SOAL LATIHAN:
a) Menurut bacaan tentang sejarah Patani, pada tahun berapa Kerajaan Siam menganeksasi wilayah itu?
b) Buat ringkasan bacaan tentang sejarah Patani dalam dua kalimat.

BACAAN TERSEDIA:

>>>

Wilayah Patani dahulunya adalah kerajaan Semi-Independent Melayu yang merupakan bagian kerajaan Siam dari Sukhothai dan Ayutthaya. Setelah Ayuthaya runtuh tahun 1767 Patani
memperoleh kemerdekaan yang penuh, namun kemudian di bawah Raja Rama menjadi bagian dari Thailand lagi. Di tahun 1909, terjadi anexsasi oleh Kerajaan Siam sebagai bagian dari suatu perjanjian pembagian wilayah dengan pihak Kerajaan Inggris. Wilayah kekuasaan seperti Yala dan Narathiwat pada mulanya bagian dari Patani, tetapi batal dipersatukan dan menjadi provinsi tersendiri. Semenjak periode tersebut kemunculan pemberontakan anti Siam mengawali kehadirannya, dan dalam beberapa kejadian perseteruan adakalanya mengakibatkan kekerasan[13].

<<<

DATA TERSEDIA:

>>>

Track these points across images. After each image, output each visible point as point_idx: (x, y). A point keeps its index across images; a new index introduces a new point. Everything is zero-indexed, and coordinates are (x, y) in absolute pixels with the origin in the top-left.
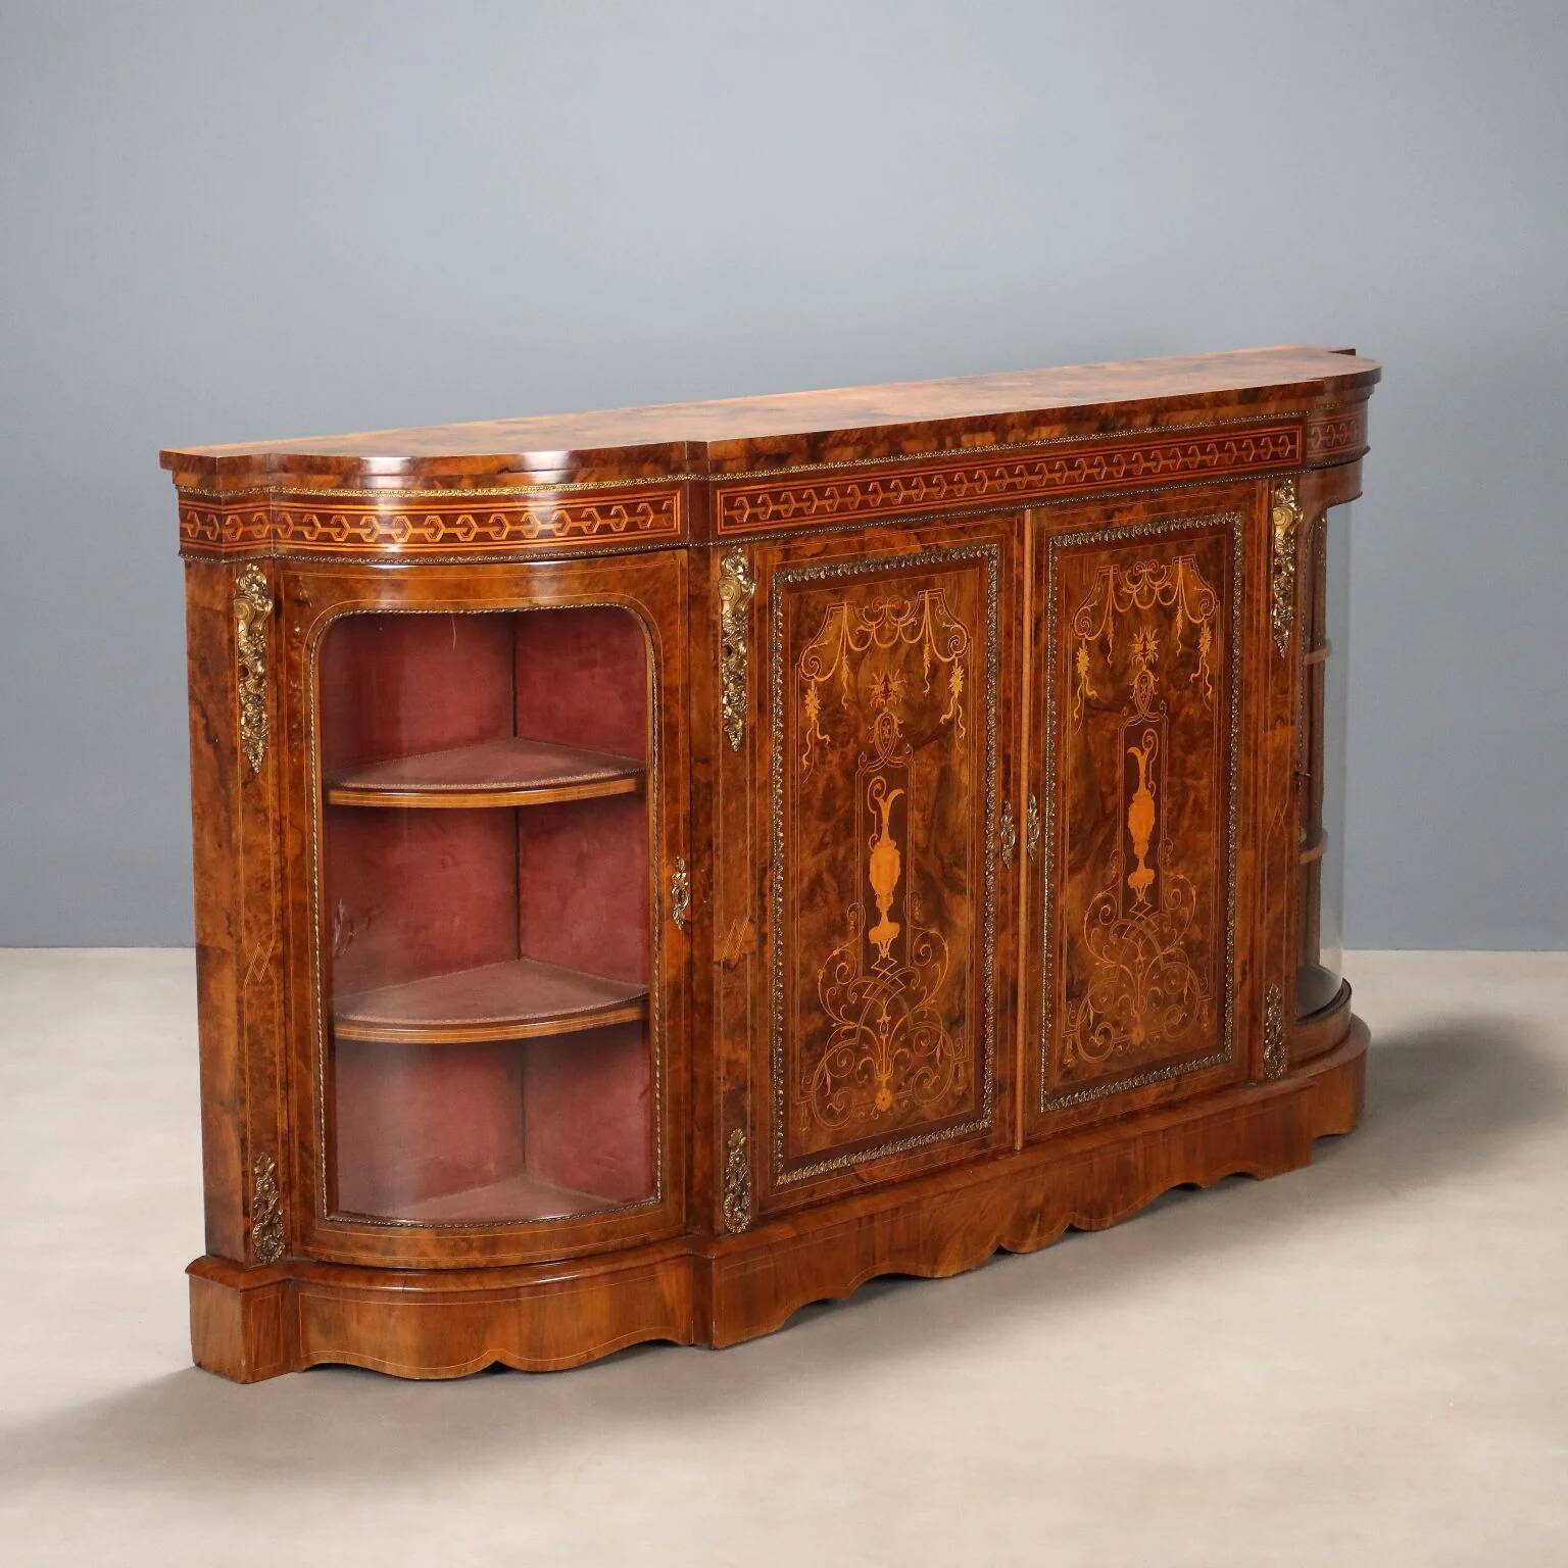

<<<

JAWABAN SOAL:
a) Tahun 1909.

b) Patani dulu adalah kerajaan Melayu semi-merdeka yang menjadi bagian Siam, lalu merdeka penuh setelah Ayutthaya runtuh pada 1767, tetapi kembali masuk Thailand di bawah Raja Rama. Pada 1909 Siam menganeksasinya lewat perjanjian pembagian wilayah dengan Kerajaan Inggris, dan sejak itu muncul pemberontakan anti-Siam yang kadang berujung kekerasan.